Commerce teaches students math
The well-attended Math Night at Minden Elementary School Thursday helped teach students and their families the value of a Minden dollar.
Robyn Mattinson, third-grade teacher, said Math Night gave the students the opportunity to learn about money.
“The kids earned money in the classroom,” said Mattinson. “Teachers gave incentives so the kids could earn as much as $50 in ‘Minden money.’ They have to purchase their own business licenses with Minden money and set up their Market Day booths.
“Market Day helps the students understand how to make change. They make their deposits at the end of the night into a school savings account to go towards another event. We hope to continue Math Night next year,” she said.
The event included dinner of hot dogs, pizza, chips and soda, a math carnival, Market Day booths and families selling desserts for real money to go to an English as a second language school fund.
“We’re trying to raise money to invest in a reading program and to buy bilingual books,” said English as a second language teacher, Amanda Mikulich.
The carnival consisted of games created by teachers in stations along the walls of the gym. Families played games to learn the concepts of graphing, Venn diagrams and weights and measures.
There was a session in the library for parents to find out about the new math series started last year.
Market Day featured students’ booths where they sold things, gave massages, painted fingernails and performed make-overs for Minden money.

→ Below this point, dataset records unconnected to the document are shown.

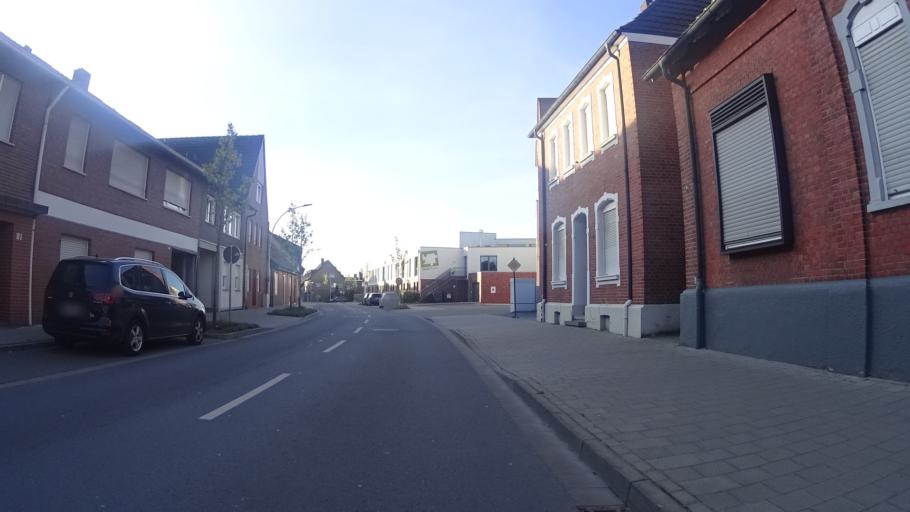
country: DE
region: North Rhine-Westphalia
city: Emsdetten
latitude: 52.1790
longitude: 7.5223
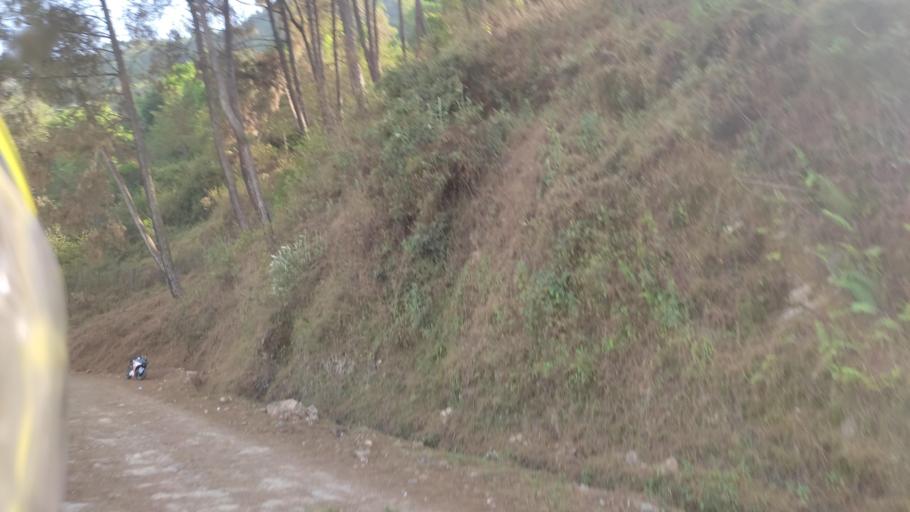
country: NP
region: Central Region
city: Kirtipur
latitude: 27.6583
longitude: 85.2644
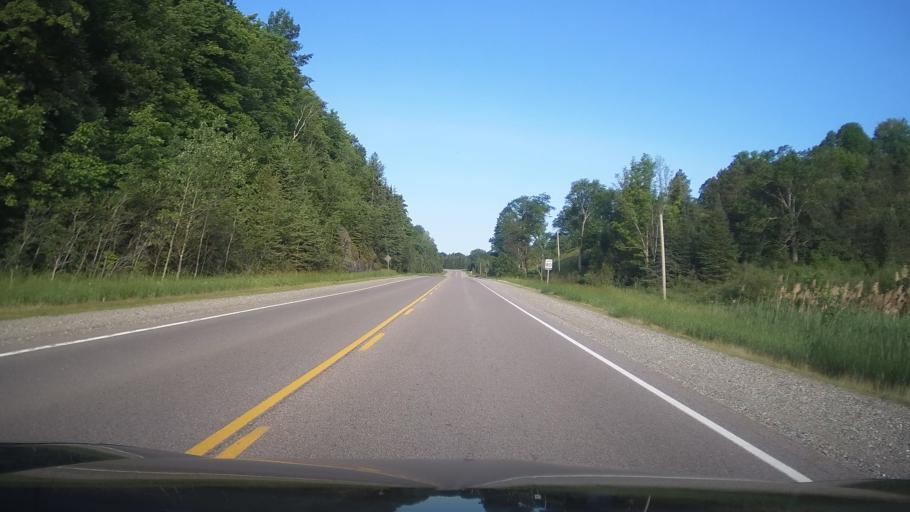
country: CA
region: Ontario
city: Skatepark
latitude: 44.7569
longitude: -76.8055
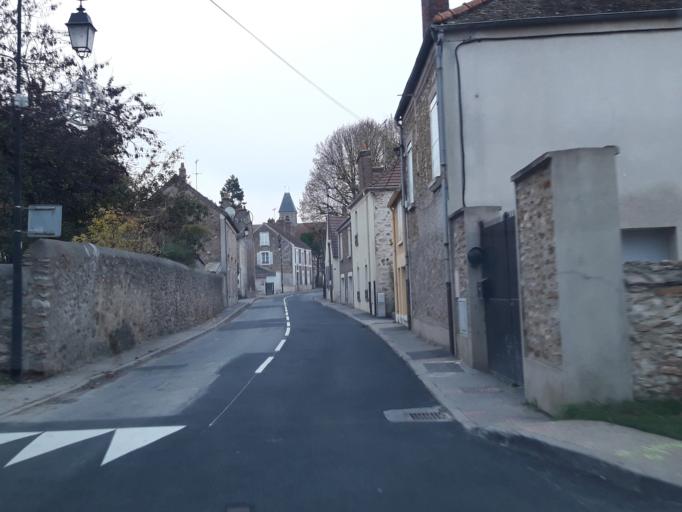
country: FR
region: Ile-de-France
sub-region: Departement de l'Essonne
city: Vert-le-Petit
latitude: 48.5498
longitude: 2.3664
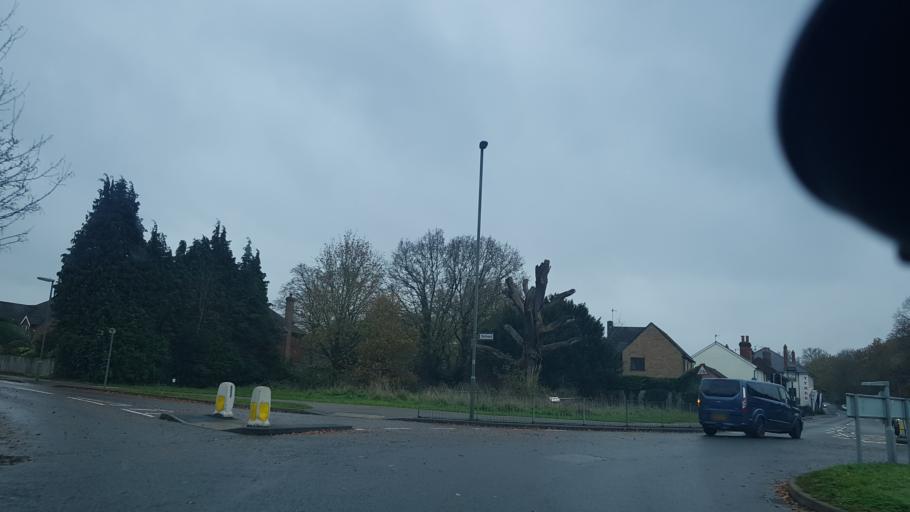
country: GB
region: England
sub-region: Surrey
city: Guildford
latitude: 51.2558
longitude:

Claudia Bertolone-Smith, first-grade teacher, said creating their own currency and having the students “buy” their own business licenses taught the students real-life skills.
“The students set up a micro-economy,” said Bertolone-Smith. “They buy a $15 business license and rent table space. This encourages the kids to basically become entrepreneurs for the night.
“The lessons that went along with Math Night were so engaging, no one misbehaved in class all week. They’re more interested in buying, selling and trying to invest to make more Minden money,” she said.
Market Day booths were set up in the hallways and classrooms of the school. The students sold handmade cards, candy, cookies, monkey bread, popcorn, cupcakes, pet rocks and stuffed animals.
Fifth-grade students, Deidra Jacobsen, 11, and 10-year-old Kyrene Hagerman’s booth was a table covered with items that looked as though they had been recently cleaned out of the girls’ closets. A sign advertised the booth as “It’s Junk to me but it’s maybe treasure to you.”
“We’re selling junk and having a raffle,” said Deidra. “It was our idea to sell knickknacks.”
“We’re selling the book marks I made and the pencils and flower pens we decorated,” said Kyrene. “I’ve been collecting beads since I was 3 years old.”
The students said they took advantage of the incentives in their class to earn Minden money.
“We turned in our pee-chees and did our homework,” said Jacobsen. “If we didn’t earn enough money for our license, we have to pay our teacher back.”
“We learned about how math works, how a bank works and how to work for food,” said Hagerman.